I traced the evolution of hacking from its earliest days to the present. I concluded that the future digital tsunami will simply overcome the deficiencies in the previous exploits, viz: piecemeal, narrow, slow, and will preserve its anonymity.

In fact work is already underway in the hacking community - so far along, I might add, that their terminology is already creeping into the lexicon. The malware that will attack all layers and appliances of the Internet are called "multi-platform." Those that are broad spectrum are called "multi-exploit" (a recent version of Ramen had three different exploits while Nimda had twelve). Those that spread near-instantaneously are called "Zero-Day" (incidentally, the technical definition of a Zero-day exploit is one in which the first appearance coincides with the first attack, so that there's no advance warning). Malware that camouflages itself as it propagates is called "polymorphic" or "metamorphic." Those with a technical programming background will profit from Ed Skoudis' and Lenny Zeltser's new book on this subject [7].
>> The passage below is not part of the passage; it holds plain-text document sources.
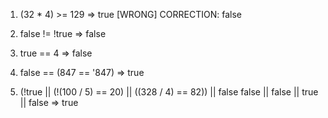 1. (32 * 4) >= 129
=> true [WRONG]
CORRECTION: false

2. false != !true
=> false

3. true == 4
=> false

4. false == (847 == '847)
=> true

5. (!true || (!(100 / 5) == 20) || ((328 / 4) == 82)) || false
    false || false || true || false
=> true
So, the digital tsunami is before us. The only question is when.

On that happy note, let me again thank the organizers for inviting me to give the keynote address at IATUL 2005.

REFERENCES

[1] Berghel, H., "The Code Red Worm" Communications of the ACM, 44:11(2001), pp. 15-19.

[2] www.berghel.net. In particular, see the sections under publications and columns.

[3] Berghel, H. and J. Uecker, "WiFi Attack Vectors," Communications of the ACM, 48:8, pp 21-27 (2005).

[4] Berghel, H., "Malware Month of the Millenium," Communications of the ACM, 46:12 (2003), pp. 15-19

[5] Harrison , J. and H. Berghel, "A Protocol Layer Survey of Network Security," in M. Zelkowitz (ed.): Advances in Computers v. 68, Elsevier, Amsterdam , pp. 109-158.

[ 6 ] Mi2g.com

[7] Skoudis, Ed, and L. Zeltser, Malware: Fighting Malicious Codes, Prentice-Hall, Upper Saddle River , 2004.